Collins, McCormick J. 1974. Valley of the Spirits, the Upper Skagit Indians of Western Washington. Monograph 56, the American Ethnological Society, University of Washington Press, Seattle WA.

Curtis, Edward 1913. The North American Indian, Vol 9: The Salishan Tribes of the Coast.

Curtis, Edward 1915. The North American Indian, vol 10: The Kwakiutl. Accessed July 15, 2013.

Gill, Steven 1984. Ethnobotany of the Makah People, Olympic Peninsula, Washington. Paper presented to the 7th Annual Ethnobiology Conference, Seattle WA.

Gunther, Erna 1945. Ethnobotany of Western Washington, the Knowledge and Use of Indigenous Plants by Native Americans. University of Washington Press, Seattle WA.

Losey, Robert L, Nancy Stenholm, Patty Whereat-Phillips, and Helen Vallianatos 2003. Exploring the use of red elderberry (Sambucus racemosa) fruit on the southern Northwest Coast of North America. Journal of Archaeological Science, Vol 30.

Mathews, Major J.S. 1955. Conversations with Khahtsahlano, 1932-1954. Compiled by the City Archivist, Vancouver BC.

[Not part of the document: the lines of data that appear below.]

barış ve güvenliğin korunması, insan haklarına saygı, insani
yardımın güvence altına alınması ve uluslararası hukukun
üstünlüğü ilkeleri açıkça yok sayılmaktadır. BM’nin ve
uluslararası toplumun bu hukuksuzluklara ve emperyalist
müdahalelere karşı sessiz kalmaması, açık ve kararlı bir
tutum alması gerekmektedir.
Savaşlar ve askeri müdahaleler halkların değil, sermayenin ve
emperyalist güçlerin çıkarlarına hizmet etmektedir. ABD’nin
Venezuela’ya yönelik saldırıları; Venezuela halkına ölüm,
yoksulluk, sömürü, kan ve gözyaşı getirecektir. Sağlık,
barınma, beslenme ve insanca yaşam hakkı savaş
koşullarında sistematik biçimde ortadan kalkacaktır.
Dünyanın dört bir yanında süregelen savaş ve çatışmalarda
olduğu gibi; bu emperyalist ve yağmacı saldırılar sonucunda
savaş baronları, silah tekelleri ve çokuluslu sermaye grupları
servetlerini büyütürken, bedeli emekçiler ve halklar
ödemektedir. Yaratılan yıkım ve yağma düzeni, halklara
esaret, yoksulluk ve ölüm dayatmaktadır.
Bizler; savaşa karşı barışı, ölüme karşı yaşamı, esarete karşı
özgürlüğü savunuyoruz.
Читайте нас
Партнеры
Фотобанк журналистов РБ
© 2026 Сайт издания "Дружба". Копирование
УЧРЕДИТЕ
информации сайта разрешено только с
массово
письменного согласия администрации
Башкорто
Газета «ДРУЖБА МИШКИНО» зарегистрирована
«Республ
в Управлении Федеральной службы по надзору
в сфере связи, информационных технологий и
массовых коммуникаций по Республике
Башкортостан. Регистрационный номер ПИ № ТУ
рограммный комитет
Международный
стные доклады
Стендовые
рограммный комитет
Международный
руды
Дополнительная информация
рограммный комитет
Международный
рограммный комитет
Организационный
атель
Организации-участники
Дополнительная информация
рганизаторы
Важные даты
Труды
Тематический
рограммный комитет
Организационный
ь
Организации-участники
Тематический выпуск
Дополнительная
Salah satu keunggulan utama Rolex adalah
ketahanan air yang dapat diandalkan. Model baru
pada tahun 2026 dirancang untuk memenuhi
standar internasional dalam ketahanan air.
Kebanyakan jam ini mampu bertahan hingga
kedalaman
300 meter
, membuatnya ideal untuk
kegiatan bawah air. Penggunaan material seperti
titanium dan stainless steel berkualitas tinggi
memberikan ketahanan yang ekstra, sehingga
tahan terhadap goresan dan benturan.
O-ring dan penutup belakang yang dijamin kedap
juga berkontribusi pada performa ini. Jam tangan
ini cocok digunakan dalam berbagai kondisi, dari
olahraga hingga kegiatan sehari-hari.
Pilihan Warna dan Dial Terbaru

Reagan, Albert 1934. Plants used by the Hoh and Quileute Indians. Transactions of the Kansas Academy of Science, Vol 37.

Smith, Marian 1940. The Puyallup-Nisqually. Columbia University Press, New York NY.

Turner, Nancy J. 1995. Food Plants of Coastal First Peoples. UBC Press, Vancouver BC.

Turner, Nancy J. and Adam F. Szczawinski 1991. Common Poisonous Plants and Mushrooms of North America. Timber Press, Portland OR.

Turner, Nancy J. and Randy Bouchard 1976. Squamish Ethnobotany (unpublished manuscript).

Wikipedia search “elder mother” Accessed July 15, 2013.

Wikipedia search “elderberry folklore” Accessed July 15, 2013.

[1] According to Edward Curtis (1915, pg. 40) the Kwakwaka’wakw did not remove the stems before cooking Red Elderberries. Rather, they cooked the fruit until it was soft enough to easily separate the stems.